Last week I trialled using the free app Up in Pieces with my Year 9 Indonesian class. Students really enjoyed the app and actually asked for more puzzles. Any app that can generate that sort of enthusiasm in a languages classroom full of 14 year old teenagers definitely needs to be considered.
Basically, Up in Pieces turns photos into playable jigsaw puzzles. You can import any image from your Photo Library into the app. This means your puzzles could come from photos taken with the iPad camera, images saved from webpages, screenshots taken in any app, collages made with a collage app like Pic Collage, etc.
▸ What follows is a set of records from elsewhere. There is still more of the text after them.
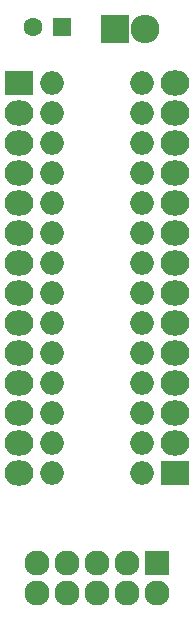
<source format=gbs>
G04 #@! TF.FileFunction,Soldermask,Bot*
%FSLAX46Y46*%
G04 Gerber Fmt 4.6, Leading zero omitted, Abs format (unit mm)*
G04 Created by KiCad (PCBNEW 4.0.2+e4-6225~38~ubuntu15.10.1-stable) date Thu 05 May 2016 06:03:02 PM EEST*
%MOMM*%
G01*
G04 APERTURE LIST*
%ADD10C,0.100000*%
%ADD11O,2.000000X2.000000*%
%ADD12R,1.600000X1.600000*%
%ADD13C,1.600000*%
%ADD14R,2.432000X2.127200*%
%ADD15O,2.432000X2.127200*%
%ADD16R,2.127200X2.127200*%
%ADD17O,2.127200X2.127200*%
%ADD18R,2.432000X2.432000*%
%ADD19O,2.432000X2.432000*%
G04 APERTURE END LIST*
D10*
D11*
X135890000Y-73660000D03*
X135890000Y-76200000D03*
X135890000Y-78740000D03*
X135890000Y-81280000D03*
X135890000Y-83820000D03*
X135890000Y-86360000D03*
X135890000Y-88900000D03*
X135890000Y-91440000D03*
X135890000Y-93980000D03*
X135890000Y-96520000D03*
X135890000Y-99060000D03*
X135890000Y-101600000D03*
X135890000Y-104140000D03*
X135890000Y-106680000D03*
X143510000Y-106680000D03*
X143510000Y-104140000D03*
X143510000Y-101600000D03*
X143510000Y-99060000D03*
X143510000Y-96520000D03*
X143510000Y-93980000D03*
X143510000Y-91440000D03*
X143510000Y-88900000D03*
X143510000Y-86360000D03*
X143510000Y-83820000D03*
X143510000Y-81280000D03*
X143510000Y-78740000D03*
X143510000Y-76200000D03*
X143510000Y-73660000D03*
D12*
X136779000Y-68961000D03*
D13*
X134279000Y-68961000D03*
D14*
X133096000Y-73660000D03*
D15*
X133096000Y-76200000D03*
X133096000Y-78740000D03*
X133096000Y-81280000D03*
X133096000Y-83820000D03*
X133096000Y-86360000D03*
X133096000Y-88900000D03*
X133096000Y-91440000D03*
X133096000Y-93980000D03*
X133096000Y-96520000D03*
X133096000Y-99060000D03*
X133096000Y-101600000D03*
X133096000Y-104140000D03*
X133096000Y-106680000D03*
D14*
X146304000Y-106680000D03*
D15*
X146304000Y-104140000D03*
X146304000Y-101600000D03*
X146304000Y-99060000D03*
X146304000Y-96520000D03*
X146304000Y-93980000D03*
X146304000Y-91440000D03*
X146304000Y-88900000D03*
X146304000Y-86360000D03*
X146304000Y-83820000D03*
X146304000Y-81280000D03*
X146304000Y-78740000D03*
X146304000Y-76200000D03*
X146304000Y-73660000D03*
D16*
X144780000Y-114300000D03*
D17*
X144780000Y-116840000D03*
X142240000Y-114300000D03*
X142240000Y-116840000D03*
X139700000Y-114300000D03*
X139700000Y-116840000D03*
X137160000Y-114300000D03*
X137160000Y-116840000D03*
X134620000Y-114300000D03*
X134620000Y-116840000D03*
D18*
X141224000Y-69088000D03*
D19*
X143764000Y-69088000D03*
M02*

</source>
Creating a puzzle is quite simple, click on the word Create and select the image you wish to use. At this point you may be required to crop a little from each side of your image, so you do need to be careful that no important parts of your puzzle will be removed. Next select the number of pieces you would like your puzzle to have, and by turning on rotate, pieces will be randomly rotated therefore making the puzzle a bit more difficult to complete. Your puzzle is then created and saved.
Once saved your Up in Pieces puzzle can be shared via emailing the link. Students must have the Up in Pieces app installed in order to use the link. When you choose to share a puzzle, it is uploaded to Up in Piece’s server and is available via a hyperlink. To get the hyperlink, your options are to share it by Twitter, Facebook, or Email. As I cannot use Twitter or Facebook at my school, I chose to email the link to my students. Firstly by emailing the link to myself, and then using the bulk email function forward it to my class. I did run into difficulties as students were unable to open the link, though this could be due to permissions on my school’s network. So to make the link work I did have to manually email each student. A tedious process. Next time I might embed a QR code with the link. Though not sure this will be successful.
Whilst I did have a minor technical hitch, I am planning on using this app across all year levels that I teach as my students really enjoyed using the app and it is another way that encourages students’ communication skills.